Não sei bem como começar
essa correspondência, amiga, o que não deixa de ser desapontante e
um bocadinho irônico, visto que, quando por perto, comunicávamo-nos
muitas vezes sem precisar das palavras.
A vida tão curta, nós
tão pequenos, que há uma ponta de vergonha de minha parte pela
falta de esforço em estreitar os laços, sabendo que o tempo e a
distância duramente tendem a distender o caráter diuturno de nossa
harmoniosa identificação. Recentemente estive perto de sua casa e
por orgulho e leve ressentimento besta não a procurei, ainda que sua
proximidade fosse quase palpável, “presente na saudade”, como
disse certa vez nosso querido Vinicius.
Não há e nunca haverá
outro Vinicius, e como uma figura como ele faz falta nesses dias
malucos que vivemos.

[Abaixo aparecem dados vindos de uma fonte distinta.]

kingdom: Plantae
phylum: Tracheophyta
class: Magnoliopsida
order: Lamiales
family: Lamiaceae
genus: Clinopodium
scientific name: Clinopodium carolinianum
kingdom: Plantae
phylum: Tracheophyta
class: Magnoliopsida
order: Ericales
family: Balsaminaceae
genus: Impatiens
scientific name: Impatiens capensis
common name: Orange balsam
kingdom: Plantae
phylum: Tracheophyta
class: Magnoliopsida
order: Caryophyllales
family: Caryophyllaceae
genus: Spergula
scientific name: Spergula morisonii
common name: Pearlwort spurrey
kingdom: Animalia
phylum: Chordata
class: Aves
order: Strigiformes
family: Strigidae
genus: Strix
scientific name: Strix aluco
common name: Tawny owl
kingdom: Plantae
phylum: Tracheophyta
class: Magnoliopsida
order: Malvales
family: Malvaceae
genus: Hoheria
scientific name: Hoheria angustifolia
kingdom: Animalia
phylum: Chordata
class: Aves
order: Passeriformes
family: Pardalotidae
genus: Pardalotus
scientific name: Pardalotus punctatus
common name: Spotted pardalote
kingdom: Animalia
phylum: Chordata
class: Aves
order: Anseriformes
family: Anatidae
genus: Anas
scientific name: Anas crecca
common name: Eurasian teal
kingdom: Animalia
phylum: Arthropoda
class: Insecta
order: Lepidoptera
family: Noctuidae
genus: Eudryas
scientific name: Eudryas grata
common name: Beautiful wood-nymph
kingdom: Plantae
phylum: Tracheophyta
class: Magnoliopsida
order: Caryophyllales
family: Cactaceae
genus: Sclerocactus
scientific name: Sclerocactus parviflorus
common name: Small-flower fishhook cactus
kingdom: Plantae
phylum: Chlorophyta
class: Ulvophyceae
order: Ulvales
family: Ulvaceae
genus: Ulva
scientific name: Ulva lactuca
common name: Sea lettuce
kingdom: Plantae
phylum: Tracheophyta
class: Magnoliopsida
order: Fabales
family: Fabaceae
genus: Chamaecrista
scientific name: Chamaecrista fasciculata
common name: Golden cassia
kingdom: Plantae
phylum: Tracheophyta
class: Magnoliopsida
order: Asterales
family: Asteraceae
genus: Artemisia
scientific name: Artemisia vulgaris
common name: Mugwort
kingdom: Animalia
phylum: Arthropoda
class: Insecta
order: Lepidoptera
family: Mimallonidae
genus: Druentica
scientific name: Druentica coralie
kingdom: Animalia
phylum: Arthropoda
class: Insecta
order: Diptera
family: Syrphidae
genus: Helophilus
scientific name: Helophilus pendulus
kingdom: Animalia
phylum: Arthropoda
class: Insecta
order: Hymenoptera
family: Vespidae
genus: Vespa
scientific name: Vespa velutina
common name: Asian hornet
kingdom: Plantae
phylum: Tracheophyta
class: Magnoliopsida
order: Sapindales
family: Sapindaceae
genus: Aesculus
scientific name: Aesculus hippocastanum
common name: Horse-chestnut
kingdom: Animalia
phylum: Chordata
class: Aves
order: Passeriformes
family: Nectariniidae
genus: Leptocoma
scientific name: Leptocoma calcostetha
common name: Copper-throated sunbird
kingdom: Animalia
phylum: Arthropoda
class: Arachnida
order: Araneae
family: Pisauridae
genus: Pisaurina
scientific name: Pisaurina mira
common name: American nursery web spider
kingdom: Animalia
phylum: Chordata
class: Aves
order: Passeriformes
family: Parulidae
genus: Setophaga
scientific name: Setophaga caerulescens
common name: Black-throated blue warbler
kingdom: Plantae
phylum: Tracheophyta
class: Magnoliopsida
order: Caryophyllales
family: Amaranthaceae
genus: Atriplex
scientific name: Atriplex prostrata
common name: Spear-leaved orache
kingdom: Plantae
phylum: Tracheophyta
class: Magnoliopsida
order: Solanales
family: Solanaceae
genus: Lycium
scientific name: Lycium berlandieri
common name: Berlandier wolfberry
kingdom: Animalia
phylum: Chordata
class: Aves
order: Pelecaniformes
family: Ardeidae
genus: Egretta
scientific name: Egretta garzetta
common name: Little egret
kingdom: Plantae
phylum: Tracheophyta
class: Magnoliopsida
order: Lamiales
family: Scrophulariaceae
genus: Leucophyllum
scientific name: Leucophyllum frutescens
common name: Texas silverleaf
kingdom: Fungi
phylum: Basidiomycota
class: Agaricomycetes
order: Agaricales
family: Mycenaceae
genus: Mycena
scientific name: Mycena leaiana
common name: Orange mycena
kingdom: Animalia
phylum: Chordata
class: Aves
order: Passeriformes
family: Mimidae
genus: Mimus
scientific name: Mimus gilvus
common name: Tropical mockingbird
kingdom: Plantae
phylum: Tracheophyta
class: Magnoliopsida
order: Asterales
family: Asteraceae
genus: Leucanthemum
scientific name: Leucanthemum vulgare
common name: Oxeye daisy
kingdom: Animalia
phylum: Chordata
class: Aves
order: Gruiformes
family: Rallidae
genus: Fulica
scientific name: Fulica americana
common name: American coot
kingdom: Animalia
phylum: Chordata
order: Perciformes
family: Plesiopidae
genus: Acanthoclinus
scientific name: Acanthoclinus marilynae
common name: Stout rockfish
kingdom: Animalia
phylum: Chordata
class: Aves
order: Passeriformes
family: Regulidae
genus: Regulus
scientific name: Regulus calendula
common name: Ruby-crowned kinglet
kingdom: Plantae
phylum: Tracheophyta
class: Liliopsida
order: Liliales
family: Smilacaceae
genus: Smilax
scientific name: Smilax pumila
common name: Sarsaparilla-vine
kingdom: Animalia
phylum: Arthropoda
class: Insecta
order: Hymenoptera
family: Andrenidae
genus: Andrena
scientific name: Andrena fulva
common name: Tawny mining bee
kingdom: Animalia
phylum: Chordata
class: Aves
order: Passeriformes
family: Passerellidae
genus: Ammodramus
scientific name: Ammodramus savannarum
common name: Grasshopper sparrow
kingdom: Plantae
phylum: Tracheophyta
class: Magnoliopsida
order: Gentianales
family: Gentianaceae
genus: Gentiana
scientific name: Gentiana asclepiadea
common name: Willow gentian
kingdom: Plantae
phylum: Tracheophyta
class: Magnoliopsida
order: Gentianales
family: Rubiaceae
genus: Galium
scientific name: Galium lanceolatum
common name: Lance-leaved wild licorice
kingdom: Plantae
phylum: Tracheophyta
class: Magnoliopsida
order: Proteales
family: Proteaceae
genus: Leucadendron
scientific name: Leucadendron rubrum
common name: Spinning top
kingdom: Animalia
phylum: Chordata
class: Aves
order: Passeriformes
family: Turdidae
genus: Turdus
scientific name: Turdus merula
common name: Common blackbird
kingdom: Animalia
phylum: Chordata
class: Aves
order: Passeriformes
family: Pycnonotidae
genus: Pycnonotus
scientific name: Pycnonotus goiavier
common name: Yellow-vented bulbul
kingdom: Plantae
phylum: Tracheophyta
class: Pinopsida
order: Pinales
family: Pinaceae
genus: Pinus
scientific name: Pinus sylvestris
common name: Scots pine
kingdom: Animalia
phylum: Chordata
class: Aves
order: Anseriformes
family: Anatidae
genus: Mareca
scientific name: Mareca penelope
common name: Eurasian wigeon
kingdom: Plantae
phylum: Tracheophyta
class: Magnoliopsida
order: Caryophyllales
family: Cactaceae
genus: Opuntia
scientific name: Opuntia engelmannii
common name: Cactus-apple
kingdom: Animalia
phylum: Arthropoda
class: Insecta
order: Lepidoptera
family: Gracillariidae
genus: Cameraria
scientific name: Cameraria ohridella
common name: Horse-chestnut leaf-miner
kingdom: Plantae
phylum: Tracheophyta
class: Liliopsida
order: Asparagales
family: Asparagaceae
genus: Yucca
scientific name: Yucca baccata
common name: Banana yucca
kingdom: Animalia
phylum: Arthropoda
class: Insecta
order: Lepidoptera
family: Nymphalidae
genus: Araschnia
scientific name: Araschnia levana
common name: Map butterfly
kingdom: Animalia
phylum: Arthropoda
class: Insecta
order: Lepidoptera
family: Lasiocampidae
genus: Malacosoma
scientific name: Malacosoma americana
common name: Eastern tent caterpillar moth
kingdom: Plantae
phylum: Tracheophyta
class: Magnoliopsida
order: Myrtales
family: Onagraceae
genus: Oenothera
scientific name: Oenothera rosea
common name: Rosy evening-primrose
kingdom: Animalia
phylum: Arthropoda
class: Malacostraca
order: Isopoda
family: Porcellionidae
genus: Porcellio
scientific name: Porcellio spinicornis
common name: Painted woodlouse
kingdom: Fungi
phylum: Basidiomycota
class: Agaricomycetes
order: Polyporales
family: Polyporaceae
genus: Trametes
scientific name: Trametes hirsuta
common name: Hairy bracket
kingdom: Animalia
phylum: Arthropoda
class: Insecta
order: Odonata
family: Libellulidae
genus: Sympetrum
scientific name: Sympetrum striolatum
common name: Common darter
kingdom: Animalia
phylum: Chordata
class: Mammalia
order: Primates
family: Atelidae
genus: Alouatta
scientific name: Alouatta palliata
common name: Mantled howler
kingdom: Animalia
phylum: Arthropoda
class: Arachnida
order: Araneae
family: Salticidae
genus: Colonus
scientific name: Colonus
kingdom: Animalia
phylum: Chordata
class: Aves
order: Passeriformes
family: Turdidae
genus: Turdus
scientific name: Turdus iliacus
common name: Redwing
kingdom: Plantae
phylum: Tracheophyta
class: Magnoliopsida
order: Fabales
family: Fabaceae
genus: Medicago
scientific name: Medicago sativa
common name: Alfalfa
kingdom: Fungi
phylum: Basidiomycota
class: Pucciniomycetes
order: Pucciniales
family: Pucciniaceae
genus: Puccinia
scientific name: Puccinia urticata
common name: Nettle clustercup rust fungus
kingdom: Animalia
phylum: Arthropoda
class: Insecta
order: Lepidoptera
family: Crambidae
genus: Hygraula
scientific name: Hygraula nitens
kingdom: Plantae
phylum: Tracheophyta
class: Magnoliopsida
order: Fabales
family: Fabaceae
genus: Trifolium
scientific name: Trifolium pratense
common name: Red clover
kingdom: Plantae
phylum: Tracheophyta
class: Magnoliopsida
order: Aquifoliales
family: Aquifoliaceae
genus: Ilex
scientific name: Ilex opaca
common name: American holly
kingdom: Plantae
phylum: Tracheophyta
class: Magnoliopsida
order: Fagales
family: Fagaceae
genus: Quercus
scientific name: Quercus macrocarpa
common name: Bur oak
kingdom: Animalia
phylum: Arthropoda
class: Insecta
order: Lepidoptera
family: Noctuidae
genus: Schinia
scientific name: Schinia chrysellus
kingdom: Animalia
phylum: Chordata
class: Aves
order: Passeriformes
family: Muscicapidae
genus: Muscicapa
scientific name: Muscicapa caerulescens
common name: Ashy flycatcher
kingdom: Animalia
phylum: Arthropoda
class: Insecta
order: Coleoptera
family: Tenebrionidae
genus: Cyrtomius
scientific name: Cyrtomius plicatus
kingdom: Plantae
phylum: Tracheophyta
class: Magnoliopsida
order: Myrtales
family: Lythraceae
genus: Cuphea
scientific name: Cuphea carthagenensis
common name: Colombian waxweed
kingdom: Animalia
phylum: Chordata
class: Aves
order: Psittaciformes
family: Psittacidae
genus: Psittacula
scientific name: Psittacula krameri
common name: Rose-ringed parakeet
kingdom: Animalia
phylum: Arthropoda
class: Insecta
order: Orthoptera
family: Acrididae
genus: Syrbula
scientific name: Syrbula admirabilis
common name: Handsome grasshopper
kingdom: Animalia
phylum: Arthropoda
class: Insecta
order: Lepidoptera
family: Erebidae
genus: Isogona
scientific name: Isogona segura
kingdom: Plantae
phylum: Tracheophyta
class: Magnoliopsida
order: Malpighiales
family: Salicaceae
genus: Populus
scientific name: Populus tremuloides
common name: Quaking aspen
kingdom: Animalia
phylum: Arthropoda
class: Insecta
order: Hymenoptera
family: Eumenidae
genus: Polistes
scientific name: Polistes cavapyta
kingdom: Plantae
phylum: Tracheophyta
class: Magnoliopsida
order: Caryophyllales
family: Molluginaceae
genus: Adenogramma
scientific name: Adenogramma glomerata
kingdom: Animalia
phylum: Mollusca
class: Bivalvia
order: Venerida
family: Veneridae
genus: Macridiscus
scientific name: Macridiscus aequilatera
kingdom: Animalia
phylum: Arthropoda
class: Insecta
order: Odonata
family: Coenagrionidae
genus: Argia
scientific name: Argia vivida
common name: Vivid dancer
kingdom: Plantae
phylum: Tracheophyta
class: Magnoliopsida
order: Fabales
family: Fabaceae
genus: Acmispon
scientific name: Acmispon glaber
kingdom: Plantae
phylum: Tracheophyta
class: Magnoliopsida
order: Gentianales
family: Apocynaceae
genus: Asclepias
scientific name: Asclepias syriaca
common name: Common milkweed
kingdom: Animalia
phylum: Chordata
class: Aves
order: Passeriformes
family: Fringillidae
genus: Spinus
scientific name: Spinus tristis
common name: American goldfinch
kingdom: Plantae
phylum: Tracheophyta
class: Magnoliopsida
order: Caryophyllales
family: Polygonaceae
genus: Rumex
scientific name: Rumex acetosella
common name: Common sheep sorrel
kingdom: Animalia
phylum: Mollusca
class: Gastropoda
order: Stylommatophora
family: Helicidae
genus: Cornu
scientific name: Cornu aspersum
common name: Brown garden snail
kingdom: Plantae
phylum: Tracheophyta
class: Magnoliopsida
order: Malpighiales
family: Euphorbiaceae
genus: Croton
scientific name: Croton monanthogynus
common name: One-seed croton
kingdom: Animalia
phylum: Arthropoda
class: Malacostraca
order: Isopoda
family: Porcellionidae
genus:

Queria sentar com você num bar em Ipanema, Angra dos
Reis ou na Ilha do Governador e passar horas lânguidas a
compartilhar nossa misantropia, pequenas alegrias e infelicidades
reais e imaginadas enquanto o mundo movimenta-se veloz ao nosso redor
com estrépito e fervor indiferente à nossa dolente melancolia.
Como sinto falta de
quando podíamos ter esse espaço em nossa rotina, toda semana,
muitas vezes em dias consecutivos. O tempo, conforme já alertava
Aldir, gira em volta de mim a judiar, passa sombrio e eu, realmente,
não sei. O problema por aqui é não conseguir passar do meio da
canção, fica a zombaria sem resposta.
Não sei quanto a você,
há em mim uma dificuldade imensa em aceitar no que me transformei. O
espelho bate forte, uma ilustração medonha, com a qual inicio uma
luta, espero que não tardia, para amenizar as avarias, embora meu
pessimismo me faça temer transformar em um incompreensível grande
borrado, fruto de uma borracha já desgastada pelo uso e desleixo.
O que falaríamos nós,
depois desses anos, de como o mundo se encontra? Política nunca foi
tema assim tão presente em nossas conversas, mas inevitável que
comentássemos a patética caricatura que a “direita” vem se
tornando, se há perigo em seus, por enquanto, risíveis extremos. E
no quanto a “esquerda” transformou-se no que mais temia, o que é
ainda mais triste, pois o que um dia foi um fio de esperança
converteu-se num rio asqueroso de podridão.
Gostaria de compartilhar
e saber o que pensa sobre os exageros para expressar qualquer tipo de
opinião; discutir o humor atual cada vez mais “limpinho” e
babaca; o politicamente correto tomando as rédeas de qualquer
discussão e tornando o mundo mais e mais sem graça; e saber de
você, amiga, o que anda fazendo, pensando, sentindo, planejando,
vivendo.
É carnaval e me sinto
tão distante da euforia a que as pessoas se obrigam, pulando,
cantando e sorrindo para fugir do desespero mal disfarçado de suas
vidas cotidianas. Continuo recorrendo a novos e velhos discos, livros
e filmes com o mesmo objetivo e, em outra ocasião, adoraria
compartilhar com você quais deles mais vêm me despertando vida e
admiração.
Por aqui sigo procurando,
além das obras de arte, alguém com uma visão mais positiva ou
mesmo que possua a mesma melancolia, mas que seja capaz de me
resgatar das armadilhas as quais eu mesmo me impus. A verdade é que
queria me sentir como homem como me sinto em minha vida profissional.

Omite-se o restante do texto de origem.